(Beginning of Supplied passage)

Like Ashley’s parents, she believed that if her daughter had no breasts, she would be less likely to be a target of sexual abuse. Before undergoing growth-attenuation therapy, Nykkole was given both a hysterectomy and a bilateral mastectomy at the University of Minnesota Masonic Children’s Hospital. When the family then met with the hospital’s ethics committee to discuss Nykkole’s growth attenuation, Nancy recalls, “We brought her out of her chair and into our laps, and said: ‘This is why we want to do this. She needs to be in our laps for our whole life.’ ”…

Ricky Preslar is now 9. Two years after completing growth-attenuation therapy, his height has stabilized around 43 inches. He is still nonverbal (unless you count his easy laugh), but in the past year, Cindy says, he has shown signs of purposeful movement, an important developmental milestone, by using a head-motion-activated assistive-communication device to stop and start videos at his school for the visually impaired. He can move around the kitchen in a gait trainer and goes to hippotherapy (a kind of physical therapy on horseback) once a week. Cindy’s goal this year is to run a marathon while she and her husband push him the whole way. She says that Ricky, who is now 43 pounds, is beginning to seem conspicuously smaller and lighter than many of his peers at school. The Preslars have never regretted their decision to attenuate Ricky’s growth. For Cindy, there are times — like when she recently strained her back — when she is particularly grateful that her boy is, and always will be, small.


Courtesy of my mother.

11 comments:

  1. This is the sort of reasoning that frustrates Eva Kittay, a professor of philosophy at Stony Brook University who has written widely about the Ashley Treatment, disability ethics and her experience raising Sesha, a daughter now in her mid-40s, who has multiple physical and cognitive disabilities. Kittay remembers the anxiety she felt in Sesha’s infancy that life with her daughter would only get harder with the passing years. In fact, she says, they have achieved a rhythm in their lives, with Sesha dividing her time between the family home on the weekends and a residence and school for people with disabilities on weekdays. Kittay says that she hopes new parents considering growth-attenuation therapy will not rush into an intractable decision while still coming to terms with a child’s diagnosis of intellectual and developmental disability.

(End of Supplied passage)

**Parts of the exercise**.
[1] Transcribe the growth-attenuation passage from "1. This is the" up to and including "and developmental disability.".
[2] Continue the passage on growth-attenuation therapy from its last sentence.

(Beginning of Material shown)

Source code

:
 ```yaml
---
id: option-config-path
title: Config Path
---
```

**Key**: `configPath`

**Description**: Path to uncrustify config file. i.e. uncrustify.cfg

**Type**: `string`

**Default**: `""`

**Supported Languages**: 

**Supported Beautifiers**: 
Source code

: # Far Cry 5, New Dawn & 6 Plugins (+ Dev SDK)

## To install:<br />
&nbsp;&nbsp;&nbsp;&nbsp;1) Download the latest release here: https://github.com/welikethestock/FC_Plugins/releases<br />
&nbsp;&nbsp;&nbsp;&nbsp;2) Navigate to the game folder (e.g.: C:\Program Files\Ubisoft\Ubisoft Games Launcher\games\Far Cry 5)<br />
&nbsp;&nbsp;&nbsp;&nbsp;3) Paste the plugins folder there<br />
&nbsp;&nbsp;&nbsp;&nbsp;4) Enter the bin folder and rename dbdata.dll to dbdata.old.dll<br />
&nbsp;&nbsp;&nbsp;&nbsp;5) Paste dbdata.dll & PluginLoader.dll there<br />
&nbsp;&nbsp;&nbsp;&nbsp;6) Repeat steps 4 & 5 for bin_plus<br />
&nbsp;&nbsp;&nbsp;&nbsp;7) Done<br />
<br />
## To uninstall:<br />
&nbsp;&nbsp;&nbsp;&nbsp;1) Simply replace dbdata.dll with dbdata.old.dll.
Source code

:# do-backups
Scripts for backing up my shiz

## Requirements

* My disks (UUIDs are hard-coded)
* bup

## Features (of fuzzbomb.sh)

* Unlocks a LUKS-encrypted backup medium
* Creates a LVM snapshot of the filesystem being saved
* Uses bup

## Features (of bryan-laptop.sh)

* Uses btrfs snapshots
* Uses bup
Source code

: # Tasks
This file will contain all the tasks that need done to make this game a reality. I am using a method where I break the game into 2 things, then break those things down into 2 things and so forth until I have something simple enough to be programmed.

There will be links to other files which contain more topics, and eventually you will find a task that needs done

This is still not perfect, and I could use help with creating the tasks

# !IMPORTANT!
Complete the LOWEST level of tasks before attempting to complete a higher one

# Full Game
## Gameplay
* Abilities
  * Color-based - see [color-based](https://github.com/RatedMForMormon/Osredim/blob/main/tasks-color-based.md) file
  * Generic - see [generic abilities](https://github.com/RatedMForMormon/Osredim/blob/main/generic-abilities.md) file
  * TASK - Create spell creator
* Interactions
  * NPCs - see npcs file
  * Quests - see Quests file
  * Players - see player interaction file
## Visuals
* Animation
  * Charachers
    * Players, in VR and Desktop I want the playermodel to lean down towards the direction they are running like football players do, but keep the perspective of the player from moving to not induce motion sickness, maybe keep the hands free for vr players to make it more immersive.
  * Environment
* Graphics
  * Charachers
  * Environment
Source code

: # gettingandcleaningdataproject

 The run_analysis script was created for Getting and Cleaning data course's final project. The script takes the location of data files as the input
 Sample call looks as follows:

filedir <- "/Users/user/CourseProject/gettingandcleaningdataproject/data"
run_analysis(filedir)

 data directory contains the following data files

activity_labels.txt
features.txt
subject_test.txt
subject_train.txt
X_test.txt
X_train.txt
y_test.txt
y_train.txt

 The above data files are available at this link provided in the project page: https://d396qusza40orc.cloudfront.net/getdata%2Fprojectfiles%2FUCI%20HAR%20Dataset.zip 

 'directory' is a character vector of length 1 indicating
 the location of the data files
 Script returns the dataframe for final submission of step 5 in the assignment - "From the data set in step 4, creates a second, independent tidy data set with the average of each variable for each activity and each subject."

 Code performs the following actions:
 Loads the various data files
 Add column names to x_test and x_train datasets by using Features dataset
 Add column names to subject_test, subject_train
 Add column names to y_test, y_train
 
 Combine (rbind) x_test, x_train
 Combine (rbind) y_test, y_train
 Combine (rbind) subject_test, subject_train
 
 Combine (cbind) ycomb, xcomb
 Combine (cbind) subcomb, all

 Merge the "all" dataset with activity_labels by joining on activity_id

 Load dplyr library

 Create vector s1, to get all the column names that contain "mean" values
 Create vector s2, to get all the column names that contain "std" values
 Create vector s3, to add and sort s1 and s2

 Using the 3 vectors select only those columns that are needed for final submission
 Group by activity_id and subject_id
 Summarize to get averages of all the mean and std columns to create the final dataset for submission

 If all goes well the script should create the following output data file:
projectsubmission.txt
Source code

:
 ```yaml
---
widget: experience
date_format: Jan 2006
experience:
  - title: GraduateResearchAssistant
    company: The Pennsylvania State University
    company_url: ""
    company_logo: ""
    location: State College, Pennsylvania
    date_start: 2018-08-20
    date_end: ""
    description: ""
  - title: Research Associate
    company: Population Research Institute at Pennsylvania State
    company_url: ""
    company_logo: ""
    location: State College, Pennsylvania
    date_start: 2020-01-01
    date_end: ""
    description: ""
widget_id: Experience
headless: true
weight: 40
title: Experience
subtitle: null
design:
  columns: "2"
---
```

(End of Material shown)

**Exercise responses**.
[1]
1. This is the sort of reasoning that frustrates Eva Kittay, a professor of philosophy at Stony Brook University who has written widely about the Ashley Treatment, disability ethics and her experience raising Sesha, a daughter now in her mid-40s, who has multiple physical and cognitive disabilities. Kittay remembers the anxiety she felt in Sesha’s infancy that life with her daughter would only get harder with the passing years. In fact, she says, they have achieved a rhythm in their lives, with Sesha dividing her time between the family home on the weekends and a residence and school for people with disabilities on weekdays. Kittay says that she hopes new parents considering growth-attenuation therapy will not rush into an intractable decision while still coming to terms with a child’s diagnosis of intellectual and developmental disability.

[2]
    “You cannot halt things, keep them children,” Kittay told me. “You have to think about your family changing. You will have other needs. They will have other needs.”...

    Families already face difficulty finding hospitals and doctors sympathetic to growth-attenuation therapy. Because of his early involvement with Ashley X’s care at Seattle Children’s Hospital, Diekema occasionally gets calls from parents. He advises some of them — like one parent who wondered if the therapy might make an autistic child’s violent outbursts more manageable — against pursuing treatment. Diekema usually refers appropriate candidates to the network of families on Pillowangel.org. Physicians and hospital ethicists also call him in search of guidance. He estimates that as many as 10 pediatric hospitals have at least presented cases to ethics committees, but he doesn’t know those outcomes. “They don’t really want anybody knowing what they’ve decided,” he told me, “because they don’t want it publicized.”...

    For those endocrinologists willing to administer the therapy, Diekema has some advice: Do so only in consultation with a developmental specialist who has evaluated the child. Because the treatment is recommended only for children with the lowest cognitive function, Diekema says that “anyone doing this has to think hard about ‘How sure of the prognosis are we?’ Not everybody is very good at parsing out what’s a communication problem and what’s actually going on in the brain. And I do think you need a fair amount of certainty there.”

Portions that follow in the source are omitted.